All sales are governed by, and the rights and obligations of the parties shall be construed and enforced in accordance with, the laws of State of Tennessee. Any dispute, controversy or claim shall be solely and finally settled by arbitration conducted in Memphis, Tennessee in accordance with the Commercial Arbitration rules of the American Arbitration Association then in force. The parties shall abide by all awards rendered in arbitration proceedings, and all such awards may be enforced and executed upon by any court having jurisdiction over the party against whom enforcement of such award is sought.
If any part or provision of these Terms is determined to be invalid, or unenforceable, this shall not affect the validity or enforceability of the remaining provisions of these Terms, which shall remain in effect.
SELLER DISCLAIMS ALL WARRANTIES, EXPRESS OR IMPLIED, ON PRODUCTS SOLD BY SELLER, INCLUDING ANY WARRANTIES OF MERCHANTABILITY, NON-INFRINGEMENT, OR FITNESS FOR A PARTICULAR PURPOSE. THIS DISCLAIMER BY SELLER IN NO WAY AFFECTS THE TERMS OF ANY WARRANTY PROVIDED BY THE MANUFACTURER OF THE PRODUCTS OR THE PROVIDER OF SERVICES SOLD BY SELLER.

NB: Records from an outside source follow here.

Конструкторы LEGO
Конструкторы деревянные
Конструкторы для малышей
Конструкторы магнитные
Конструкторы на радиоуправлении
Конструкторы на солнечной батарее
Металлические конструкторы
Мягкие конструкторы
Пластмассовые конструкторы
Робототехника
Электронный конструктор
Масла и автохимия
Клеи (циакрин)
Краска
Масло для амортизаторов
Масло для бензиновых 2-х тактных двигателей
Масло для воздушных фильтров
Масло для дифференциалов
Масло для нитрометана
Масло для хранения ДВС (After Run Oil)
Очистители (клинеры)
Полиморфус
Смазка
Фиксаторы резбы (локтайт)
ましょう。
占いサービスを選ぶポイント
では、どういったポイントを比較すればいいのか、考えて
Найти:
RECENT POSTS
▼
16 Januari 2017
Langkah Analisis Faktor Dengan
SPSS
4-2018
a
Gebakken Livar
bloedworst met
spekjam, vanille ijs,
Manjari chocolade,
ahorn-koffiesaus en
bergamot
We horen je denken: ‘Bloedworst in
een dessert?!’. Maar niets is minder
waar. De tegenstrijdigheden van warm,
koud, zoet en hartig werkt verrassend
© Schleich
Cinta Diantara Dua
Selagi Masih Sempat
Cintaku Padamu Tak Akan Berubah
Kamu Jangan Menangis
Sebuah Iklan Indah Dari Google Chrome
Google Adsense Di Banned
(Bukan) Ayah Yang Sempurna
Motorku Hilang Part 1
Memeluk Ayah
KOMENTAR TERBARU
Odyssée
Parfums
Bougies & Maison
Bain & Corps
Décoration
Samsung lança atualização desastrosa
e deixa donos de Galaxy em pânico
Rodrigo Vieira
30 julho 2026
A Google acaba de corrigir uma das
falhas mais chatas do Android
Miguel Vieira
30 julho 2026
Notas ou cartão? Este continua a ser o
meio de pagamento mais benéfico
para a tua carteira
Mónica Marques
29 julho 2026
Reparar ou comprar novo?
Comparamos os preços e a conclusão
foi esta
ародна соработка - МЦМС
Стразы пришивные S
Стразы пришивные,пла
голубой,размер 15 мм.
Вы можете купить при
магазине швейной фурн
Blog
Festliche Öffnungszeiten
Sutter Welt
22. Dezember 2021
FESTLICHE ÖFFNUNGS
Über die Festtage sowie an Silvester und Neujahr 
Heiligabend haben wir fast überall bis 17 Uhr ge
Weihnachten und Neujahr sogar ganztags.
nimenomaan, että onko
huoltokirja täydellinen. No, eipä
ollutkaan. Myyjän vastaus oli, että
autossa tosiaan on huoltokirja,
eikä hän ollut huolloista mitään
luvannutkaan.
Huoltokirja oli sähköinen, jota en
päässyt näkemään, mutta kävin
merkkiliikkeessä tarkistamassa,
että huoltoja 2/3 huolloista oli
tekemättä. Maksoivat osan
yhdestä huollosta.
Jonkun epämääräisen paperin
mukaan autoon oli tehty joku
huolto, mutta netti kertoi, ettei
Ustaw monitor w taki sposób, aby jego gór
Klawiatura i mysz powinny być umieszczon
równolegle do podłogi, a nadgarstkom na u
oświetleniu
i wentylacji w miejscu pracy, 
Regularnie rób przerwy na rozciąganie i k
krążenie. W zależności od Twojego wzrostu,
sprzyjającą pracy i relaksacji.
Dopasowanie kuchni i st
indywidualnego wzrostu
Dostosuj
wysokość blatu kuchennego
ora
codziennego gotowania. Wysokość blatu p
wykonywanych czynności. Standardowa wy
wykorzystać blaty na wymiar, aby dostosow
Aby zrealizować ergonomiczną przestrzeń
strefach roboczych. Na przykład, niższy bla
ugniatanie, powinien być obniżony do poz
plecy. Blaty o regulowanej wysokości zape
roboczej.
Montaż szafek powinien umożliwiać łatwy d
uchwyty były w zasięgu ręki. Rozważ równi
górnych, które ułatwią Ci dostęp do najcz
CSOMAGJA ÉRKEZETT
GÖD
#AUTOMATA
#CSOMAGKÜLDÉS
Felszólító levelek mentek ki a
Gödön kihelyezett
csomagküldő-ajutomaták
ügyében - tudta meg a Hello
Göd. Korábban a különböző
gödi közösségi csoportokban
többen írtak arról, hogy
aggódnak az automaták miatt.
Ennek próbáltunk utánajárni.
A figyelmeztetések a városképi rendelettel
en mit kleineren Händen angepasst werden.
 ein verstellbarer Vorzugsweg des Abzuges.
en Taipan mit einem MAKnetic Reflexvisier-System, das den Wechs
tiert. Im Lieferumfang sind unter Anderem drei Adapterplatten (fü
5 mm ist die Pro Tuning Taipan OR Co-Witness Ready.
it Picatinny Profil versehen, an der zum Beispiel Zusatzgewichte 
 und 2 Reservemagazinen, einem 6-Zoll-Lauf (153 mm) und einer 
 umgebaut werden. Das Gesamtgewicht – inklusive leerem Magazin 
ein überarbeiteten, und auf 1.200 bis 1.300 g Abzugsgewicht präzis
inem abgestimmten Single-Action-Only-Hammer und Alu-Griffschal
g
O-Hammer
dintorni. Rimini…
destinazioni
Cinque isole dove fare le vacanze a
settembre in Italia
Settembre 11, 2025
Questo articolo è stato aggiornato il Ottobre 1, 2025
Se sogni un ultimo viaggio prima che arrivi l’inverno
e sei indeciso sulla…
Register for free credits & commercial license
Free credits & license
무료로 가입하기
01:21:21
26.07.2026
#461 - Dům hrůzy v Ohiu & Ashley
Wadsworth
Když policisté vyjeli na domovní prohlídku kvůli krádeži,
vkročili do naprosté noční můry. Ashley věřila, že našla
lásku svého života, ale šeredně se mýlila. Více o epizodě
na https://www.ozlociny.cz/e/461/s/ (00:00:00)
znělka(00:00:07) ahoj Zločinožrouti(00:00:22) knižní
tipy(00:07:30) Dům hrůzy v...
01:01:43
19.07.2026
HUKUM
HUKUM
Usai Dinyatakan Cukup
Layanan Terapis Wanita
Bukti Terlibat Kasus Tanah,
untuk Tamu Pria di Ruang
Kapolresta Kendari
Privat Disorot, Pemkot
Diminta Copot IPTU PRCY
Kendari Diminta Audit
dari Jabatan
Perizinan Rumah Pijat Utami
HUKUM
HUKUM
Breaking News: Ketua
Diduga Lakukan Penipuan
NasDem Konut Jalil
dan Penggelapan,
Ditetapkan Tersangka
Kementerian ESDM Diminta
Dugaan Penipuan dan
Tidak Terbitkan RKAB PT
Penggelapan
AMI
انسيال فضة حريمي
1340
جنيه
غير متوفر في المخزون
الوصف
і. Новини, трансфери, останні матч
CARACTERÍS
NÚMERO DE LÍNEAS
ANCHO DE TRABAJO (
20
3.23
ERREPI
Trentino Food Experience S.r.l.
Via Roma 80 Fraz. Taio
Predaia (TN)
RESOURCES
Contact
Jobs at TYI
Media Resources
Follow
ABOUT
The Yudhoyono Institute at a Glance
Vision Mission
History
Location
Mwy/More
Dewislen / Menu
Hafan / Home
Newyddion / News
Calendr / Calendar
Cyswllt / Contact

Failure to give Seller written notice of any claim related to the Products within 30 days after Buyer's receipt of the products, services, or material shall constitute a waiver by Buyer of all such claims, including claims for damaged or defective goods, shortage, negligence or any other cause whatsoever. Seller’s liability arising out of or related to the sale of the Products, whether in contract, tort, under any warranty, negligence or otherwise, shall not exceed the amount of the purchase price paid by Buyer to Seller, or in Seller’s sole discretion, the repair or replacement of the products at issue. Under no circumstances will Seller be liable for special, indirect, or consequential damages, including lost profits. The price stated for the Products is in consideration for limiting Seller’s liability as provided herein. No action, regardless of form, arising out of the transactions under these Terms and Conditions of Sale may be brought by Buyer more than one (1) year after the cause of action has accrued. Seller neither assumes nor authorizes any other person to assume for it any greater liability in connection with any sales of Products.